* _STUDY TEXT_:
- Opening Delimiter -
Paynesville School Board
Ashlee Anderson

Ashlee Anderson, 31, is a stay-at-home mom for four kids (Prairie, 4; Piper, 4; Jorgen, 2; and Ryker, infant). She also serves as the office manager for Anderson Building Movers, which she owns with her husband Neil, and teaches an an adjunct English professor for North Central University through its Heartland Master's Commis-sion in Cold Spring. She earned her bacherlor's degree at St. Cloud State and is running as a write-in candidate.

Why are you running for school board? I feel that the local school board is one of the shaping factors for individuals and, as such, for communities. Each decision that a school board makes affects the students and their families in a personal way and slowly molds them. Those students grow up and (hopefully) become productive members of society. Our community is thus directly affected by the outcome of each of those decisions made by the school board. The decision to run for the board, then, is both for the best interests of my own children and for the best interest of the local taxpaying community.
- Closing Delimiter -
* _EXTRACTED INFORMATION_:
- Opening Delimiter -
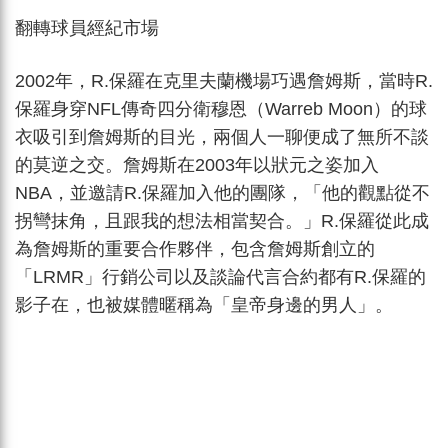
翻轉球員經紀市場
2002年，R.保羅在克里夫蘭機場巧遇詹姆斯，當時R.
保羅身穿NFL傳奇四分衛穆恩（Warreb Moon）的球
衣吸引到詹姆斯的目光，兩個人一聊便成了無所不談
的莫逆之交。詹姆斯在2003年以狀元之姿加入
NBA，並邀請R.保羅加入他的團隊，「他的觀點從不
拐彎抹角，且跟我的想法相當契合。」R.保羅從此成
為詹姆斯的重要合作夥伴，包含詹姆斯創立的
「LRMR」行銷公司以及談論代言合約都有R.保羅的
影子在，也被媒體暱稱為「皇帝身邊的男人」。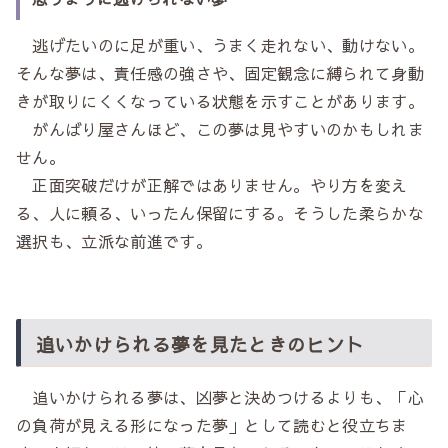
逃げたいのに足が重い、うまく走れない、動けない。
そんな夢は、責任感の強さや、固定観念に縛られて身動
きが取りにくくなっている状態を示すことがあります。
がんばり屋さんほど、この夢は見やすいのかもしれま
せん。
正面突破だけが正解ではありません。やり方を変え
る、人に頼る、いったん保留にする。そうした柔らかな
選択も、立派な前進です。
追いかけられる夢を見たときのヒント
追いかけられる夢は、凶夢と決めつけるよりも、「心
の負荷が見える形になった夢」として読むと役立ちま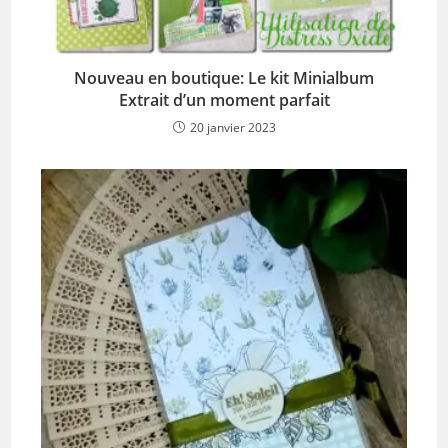
Nouveau en boutique: Le kit Minialbum
Extrait d’un moment parfait
20 janvier 2023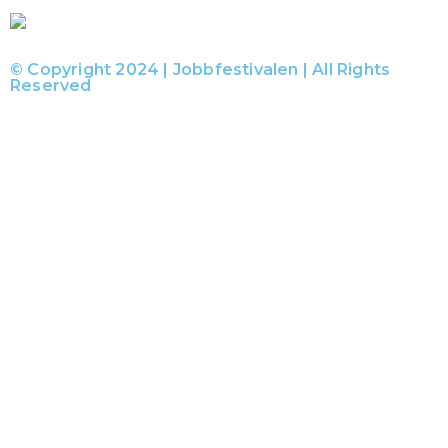
© Copyright 2024 | Jobbfestivalen | All Rights
Reserved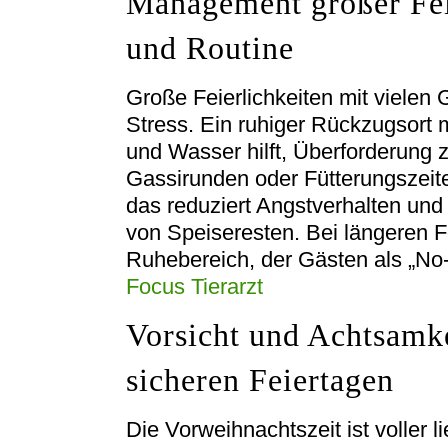
Management großer Fei
und Routine
Große Feierlichkeiten mit vielen 
Stress. Ein ruhiger Rückzugsort 
und Wasser hilft, Überforderung
Gassirunden oder Fütterungszeiten
das reduziert Angstverhalten und
von Speiseresten. Bei längeren Fe
Ruhebereich, der Gästen als „No
Focus Tierarzt
Vorsicht und Achtsamke
sicheren Feiertagen
Die Vorweihnachtszeit ist voller l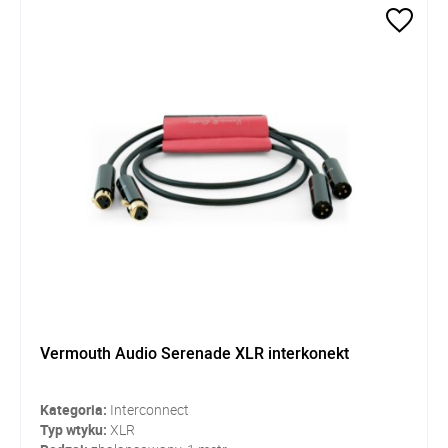
Vermouth Audio Serenade XLR interkonekt
Kategoria:
Interconnect
Typ wtyku:
XLR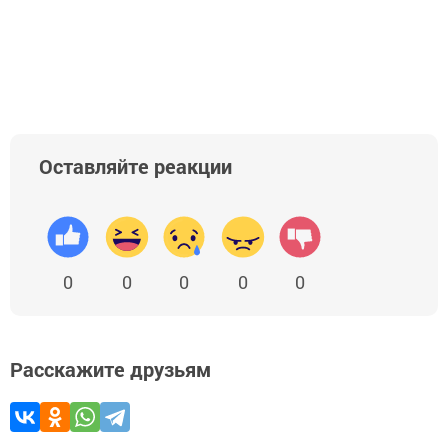
Оставляйте реакции
0
0
0
0
0
Расскажите друзьям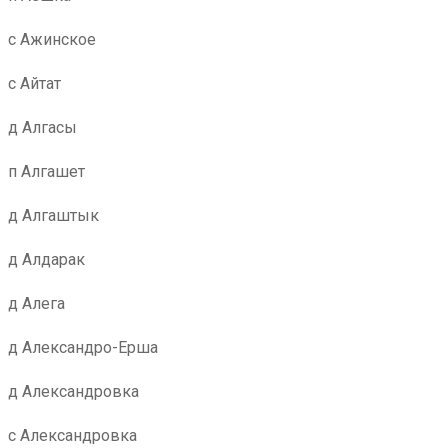
с Ажинское
с Айтат
д Алгасы
п Алгашет
д Алгаштык
д Алдарак
д Алега
д Александро-Ерша
д Александровка
с Александровка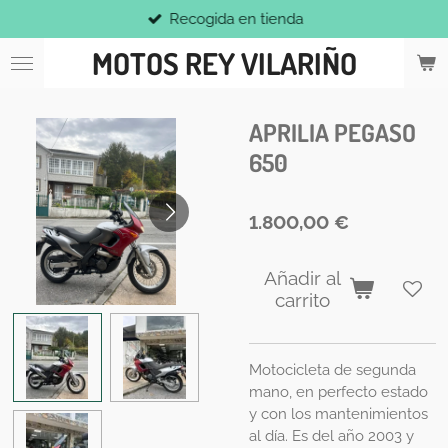
Recogida en tienda
Ir
al
MOTOS REY VILARIÑO
contenido
principal
APRILIA PEGASO
650
1.800,00 €
Añadir al
carrito
Motocicleta de segunda
mano, en perfecto estado
y con los mantenimientos
al día. Es del año 2003 y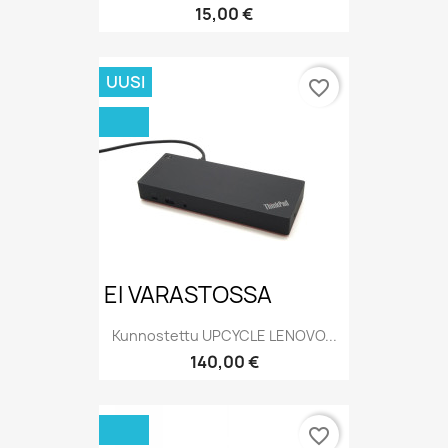
Hinta
15,00 €
UUSI
favorite_border
EI VARASTOSSA
Kunnostettu UPCYCLE LENOVO...
Hinta
140,00 €
favorite_border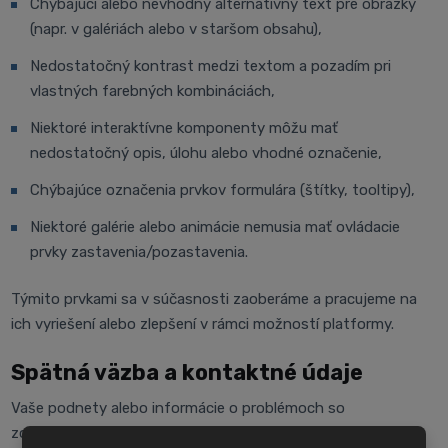
Chýbajúci alebo nevhodný alternatívny text pre obrázky
(napr. v galériách alebo v staršom obsahu),
Nedostatočný kontrast medzi textom a pozadím pri
vlastných farebných kombináciách,
Niektoré interaktívne komponenty môžu mať
nedostatočný opis, úlohu alebo vhodné označenie,
Chýbajúce označenia prvkov formulára (štítky, tooltipy),
Niektoré galérie alebo animácie nemusia mať ovládacie
prvky zastavenia/pozastavenia.
Týmito prvkami sa v súčasnosti zaoberáme a pracujeme na
ich vyriešení alebo zlepšení v rámci možností platformy.
Spätná väzba a kontaktné údaje
Vaše podnety alebo informácie o problémoch so
zobrazovaním webovej stránky, ako aj otázky, návrhy alebo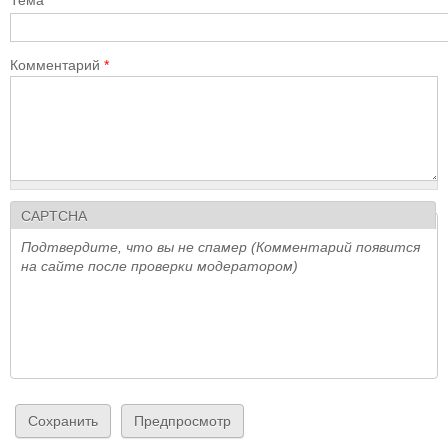
Тема
Комментарий
*
CAPTCHA
Подтвердите, что вы не спамер (Комментарий появится
на сайте после проверки модератором)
- Closing Delimiter -
* _INSTRUCTION 1_: In the candidate profile, what business does Ashlee Anderson own with her husband?
* _INSTRUCTION 2_: List the names of Ashlee Anderson's children as given in the candidate profile.
* _INSTRUCTION 3_: Reproduce the candidate profile word for word, starting at "Why are you" and ending at "local taxpaying community.".

* _RESPONSE AREA 1_: Anderson Building Movers

* _RESPONSE AREA 2_: Prairie, Piper, Jorgen, Ryker

* _RESPONSE AREA 3_:
Why are you running for school board? I feel that the local school board is one of the shaping factors for individuals and, as such, for communities. Each decision that a school board makes affects the students and their families in a personal way and slowly molds them. Those students grow up and (hopefully) become productive members of society. Our community is thus directly affected by the outcome of each of those decisions made by the school board. The decision to run for the board, then, is both for the best interests of my own children and for the best interest of the local taxpaying community.